The content of two videos don't need to disagree with each other for the general effect to be called polarization.

The polarization isn't about income models, it's about the different kinds of content (light hearted safe content that aligns with advertisers vs extreme content that doesn't). I may have confused things by mentioning gain. The different goals of the creators was just my basic explanation as to why similar content continues being created because the effect is already in place.

I find it disturbing that you disregard the effect of capital. Advertisers are 100% focused on monetary optimization, and they're very good at driving creators to what will work best for them.

Of course content and context is important. But, money drives the content creation. Even when it isn't used to pay for the original content. Advertisers want impressions and clicks. Content creators want more viewers. The type of content aligns with advertisers goals -> money becomes involved -> more similar content. And other creators see this and want part of it.


No, I don't disregard the effect of capital. Actually I clearly said that the capital influences the content, just on the next sentence.

Anyway, the content is a cultural product and if not treated as such you'll end up losing your business to someone who does. In that case, if the blockchain people figure out a way that to reward content in a different way than pleasing advertisers then there's a huge opportunity to disrupt Youtube.
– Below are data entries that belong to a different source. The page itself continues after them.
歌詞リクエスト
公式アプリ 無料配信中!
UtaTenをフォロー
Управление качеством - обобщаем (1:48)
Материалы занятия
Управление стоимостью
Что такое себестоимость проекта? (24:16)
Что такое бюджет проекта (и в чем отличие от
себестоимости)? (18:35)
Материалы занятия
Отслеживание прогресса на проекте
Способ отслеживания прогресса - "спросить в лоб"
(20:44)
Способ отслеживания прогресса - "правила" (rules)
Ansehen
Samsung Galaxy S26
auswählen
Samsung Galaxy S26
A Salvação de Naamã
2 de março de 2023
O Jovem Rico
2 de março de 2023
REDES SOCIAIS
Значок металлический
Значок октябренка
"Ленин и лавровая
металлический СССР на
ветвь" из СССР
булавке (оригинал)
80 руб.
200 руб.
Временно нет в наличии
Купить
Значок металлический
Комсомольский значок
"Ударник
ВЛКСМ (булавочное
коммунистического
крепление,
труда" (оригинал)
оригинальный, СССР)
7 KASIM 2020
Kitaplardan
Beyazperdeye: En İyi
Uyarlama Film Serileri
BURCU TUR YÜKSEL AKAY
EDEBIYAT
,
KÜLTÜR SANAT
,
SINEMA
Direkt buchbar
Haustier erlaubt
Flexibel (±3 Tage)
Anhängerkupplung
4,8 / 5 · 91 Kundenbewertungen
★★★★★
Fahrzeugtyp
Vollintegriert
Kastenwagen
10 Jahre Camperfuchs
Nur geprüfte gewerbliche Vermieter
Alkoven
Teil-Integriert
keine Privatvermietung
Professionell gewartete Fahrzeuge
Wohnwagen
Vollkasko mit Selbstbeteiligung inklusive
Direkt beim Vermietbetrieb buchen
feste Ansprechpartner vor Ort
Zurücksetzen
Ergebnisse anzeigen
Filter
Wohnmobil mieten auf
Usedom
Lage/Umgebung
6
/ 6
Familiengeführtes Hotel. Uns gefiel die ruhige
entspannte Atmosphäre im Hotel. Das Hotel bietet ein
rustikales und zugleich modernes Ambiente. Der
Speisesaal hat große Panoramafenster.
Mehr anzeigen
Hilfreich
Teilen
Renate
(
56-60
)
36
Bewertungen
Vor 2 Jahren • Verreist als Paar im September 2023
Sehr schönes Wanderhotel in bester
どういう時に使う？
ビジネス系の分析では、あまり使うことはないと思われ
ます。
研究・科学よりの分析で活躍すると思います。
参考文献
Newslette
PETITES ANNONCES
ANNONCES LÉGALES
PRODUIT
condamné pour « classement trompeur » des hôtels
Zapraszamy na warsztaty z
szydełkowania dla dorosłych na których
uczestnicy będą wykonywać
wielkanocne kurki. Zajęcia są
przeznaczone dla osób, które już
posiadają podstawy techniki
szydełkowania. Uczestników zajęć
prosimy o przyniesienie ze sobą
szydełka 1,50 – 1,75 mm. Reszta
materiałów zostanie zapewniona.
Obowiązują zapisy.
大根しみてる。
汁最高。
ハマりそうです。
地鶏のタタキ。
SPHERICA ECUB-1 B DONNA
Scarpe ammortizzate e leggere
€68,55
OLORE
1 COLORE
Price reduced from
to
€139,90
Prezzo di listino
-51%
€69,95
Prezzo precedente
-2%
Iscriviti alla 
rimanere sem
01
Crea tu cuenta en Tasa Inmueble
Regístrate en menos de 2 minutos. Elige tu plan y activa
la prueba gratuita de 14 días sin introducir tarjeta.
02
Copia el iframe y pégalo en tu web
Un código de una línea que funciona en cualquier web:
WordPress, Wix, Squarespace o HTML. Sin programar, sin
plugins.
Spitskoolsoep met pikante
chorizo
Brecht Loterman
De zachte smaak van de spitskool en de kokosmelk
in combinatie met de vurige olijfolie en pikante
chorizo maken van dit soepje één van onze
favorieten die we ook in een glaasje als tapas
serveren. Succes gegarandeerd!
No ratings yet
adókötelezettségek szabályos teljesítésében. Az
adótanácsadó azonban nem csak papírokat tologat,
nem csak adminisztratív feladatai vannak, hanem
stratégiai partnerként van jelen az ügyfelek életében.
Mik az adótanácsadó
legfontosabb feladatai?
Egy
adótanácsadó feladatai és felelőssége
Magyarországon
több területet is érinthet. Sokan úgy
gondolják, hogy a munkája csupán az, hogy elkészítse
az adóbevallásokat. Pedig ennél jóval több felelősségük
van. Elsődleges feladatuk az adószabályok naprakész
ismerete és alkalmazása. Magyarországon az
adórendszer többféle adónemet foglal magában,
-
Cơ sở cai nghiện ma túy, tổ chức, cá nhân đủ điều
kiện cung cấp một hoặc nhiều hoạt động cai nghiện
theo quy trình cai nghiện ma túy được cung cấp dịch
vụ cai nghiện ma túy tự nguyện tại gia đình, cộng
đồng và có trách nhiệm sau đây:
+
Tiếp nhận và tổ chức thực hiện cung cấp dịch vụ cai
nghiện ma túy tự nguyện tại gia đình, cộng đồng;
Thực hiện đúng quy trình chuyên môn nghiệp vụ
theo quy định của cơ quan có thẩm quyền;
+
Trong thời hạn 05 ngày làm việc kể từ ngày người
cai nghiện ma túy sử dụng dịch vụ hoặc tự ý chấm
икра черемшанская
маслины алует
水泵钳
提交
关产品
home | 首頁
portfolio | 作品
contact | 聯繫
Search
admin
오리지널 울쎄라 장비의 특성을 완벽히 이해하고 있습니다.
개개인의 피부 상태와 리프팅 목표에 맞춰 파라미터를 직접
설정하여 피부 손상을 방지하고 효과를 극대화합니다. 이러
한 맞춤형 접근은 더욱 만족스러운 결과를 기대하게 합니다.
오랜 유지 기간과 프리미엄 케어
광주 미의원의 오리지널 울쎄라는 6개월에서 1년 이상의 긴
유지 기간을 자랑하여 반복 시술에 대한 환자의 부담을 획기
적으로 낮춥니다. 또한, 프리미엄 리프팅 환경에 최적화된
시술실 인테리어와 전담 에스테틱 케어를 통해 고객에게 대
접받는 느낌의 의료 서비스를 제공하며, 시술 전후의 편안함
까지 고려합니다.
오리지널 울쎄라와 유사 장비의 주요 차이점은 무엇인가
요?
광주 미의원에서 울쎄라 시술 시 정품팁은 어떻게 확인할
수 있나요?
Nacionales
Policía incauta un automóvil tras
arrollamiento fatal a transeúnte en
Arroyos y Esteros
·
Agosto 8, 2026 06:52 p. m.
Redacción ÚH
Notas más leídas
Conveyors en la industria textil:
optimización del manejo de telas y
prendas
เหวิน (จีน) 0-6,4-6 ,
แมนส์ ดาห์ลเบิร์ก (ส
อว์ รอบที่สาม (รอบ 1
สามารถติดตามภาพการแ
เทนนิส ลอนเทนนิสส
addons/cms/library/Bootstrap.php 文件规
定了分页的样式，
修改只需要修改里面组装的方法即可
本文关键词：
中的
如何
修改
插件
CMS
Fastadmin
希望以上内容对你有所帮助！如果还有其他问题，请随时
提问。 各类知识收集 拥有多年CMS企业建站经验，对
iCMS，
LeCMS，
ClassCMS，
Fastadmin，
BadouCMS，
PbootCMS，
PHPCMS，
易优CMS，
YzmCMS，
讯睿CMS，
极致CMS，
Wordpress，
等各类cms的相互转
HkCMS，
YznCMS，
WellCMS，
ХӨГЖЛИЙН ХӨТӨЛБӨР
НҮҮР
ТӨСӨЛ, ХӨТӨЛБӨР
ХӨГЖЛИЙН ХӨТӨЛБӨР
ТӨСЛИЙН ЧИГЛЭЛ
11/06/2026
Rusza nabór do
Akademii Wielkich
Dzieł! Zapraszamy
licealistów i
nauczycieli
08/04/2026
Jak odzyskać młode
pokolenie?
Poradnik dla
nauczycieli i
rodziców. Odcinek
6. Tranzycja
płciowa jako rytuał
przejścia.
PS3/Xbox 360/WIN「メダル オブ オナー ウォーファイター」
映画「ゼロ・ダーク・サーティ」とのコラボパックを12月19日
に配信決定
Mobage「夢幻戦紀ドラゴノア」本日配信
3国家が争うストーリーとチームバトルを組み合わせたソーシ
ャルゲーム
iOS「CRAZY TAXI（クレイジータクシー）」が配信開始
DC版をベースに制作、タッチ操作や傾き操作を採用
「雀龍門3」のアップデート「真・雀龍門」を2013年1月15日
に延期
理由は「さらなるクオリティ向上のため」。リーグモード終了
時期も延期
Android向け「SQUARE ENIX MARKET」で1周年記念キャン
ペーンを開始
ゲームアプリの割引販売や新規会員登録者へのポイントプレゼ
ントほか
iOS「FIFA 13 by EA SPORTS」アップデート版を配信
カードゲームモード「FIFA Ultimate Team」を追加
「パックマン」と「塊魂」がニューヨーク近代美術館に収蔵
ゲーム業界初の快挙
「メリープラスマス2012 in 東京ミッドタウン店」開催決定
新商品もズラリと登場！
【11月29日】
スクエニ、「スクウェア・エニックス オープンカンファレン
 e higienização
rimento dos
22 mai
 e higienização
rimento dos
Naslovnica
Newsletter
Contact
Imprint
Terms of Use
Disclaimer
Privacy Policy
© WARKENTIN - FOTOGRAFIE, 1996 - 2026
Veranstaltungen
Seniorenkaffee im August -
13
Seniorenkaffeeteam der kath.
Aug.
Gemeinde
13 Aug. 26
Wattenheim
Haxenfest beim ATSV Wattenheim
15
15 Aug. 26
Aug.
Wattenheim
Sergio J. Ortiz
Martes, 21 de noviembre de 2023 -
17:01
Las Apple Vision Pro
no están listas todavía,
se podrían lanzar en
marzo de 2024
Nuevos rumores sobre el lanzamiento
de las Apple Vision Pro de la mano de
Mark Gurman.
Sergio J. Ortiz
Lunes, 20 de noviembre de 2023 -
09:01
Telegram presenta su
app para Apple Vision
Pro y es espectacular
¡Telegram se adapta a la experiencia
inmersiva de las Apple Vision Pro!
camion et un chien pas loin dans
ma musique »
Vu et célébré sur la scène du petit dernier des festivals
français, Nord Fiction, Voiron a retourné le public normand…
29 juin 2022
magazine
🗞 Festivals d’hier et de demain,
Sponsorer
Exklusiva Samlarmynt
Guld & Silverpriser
At the end of the day, despite what your analytics software says, it's not just impressions what your product gets - it's people watching videos. Content creators don't necessarily want more viewers, they want more influence or more money or more appreciation.

After all, there's a reason why don't consume the same content since the invention of camera and advertisements.


> What you're describing seems to be pretty much exactly polarization. [...]

It is, but its also more.

OP wrote:

> The moment that you make a content that advertisers might find controversial you risk losing your reward for that content so advertising financed media fails to capture anything beyond the mainstream entertainment.

This described self-censorship. Wikipedia has a nice article about that, including many examples. [1]

[1] https://en.wikipedia.org/wiki/Self-censorship


Yes self censorship is part of the system.

It's a process that maintains the existing polarization.


https://en.wikipedia.org/wiki/Hotelling%27s_law

(Why ice-cream stands on a beach bunch together in the middle instead of being conveniently - for customers - distributed.)


"Uniformization" sounds like a better fit, if we are searching for a more conventional word.


Maybe. I just don't want to use a well-established word to tag a new phenomenon because people can start judging the situation by the wider meaning of the word "Uniformization" or maybe different people will understand something different.

Instead, I coin a word and proceed to explain it. I find that using words with precise technical definitions or words that are jargons is dangerous in an informal context.


Or “Homogenization”


I think this is the more established term.


Sounds analogous to Stross' concept of a "beige dictatorship" in politics.


Is it related to “regression to the mean?”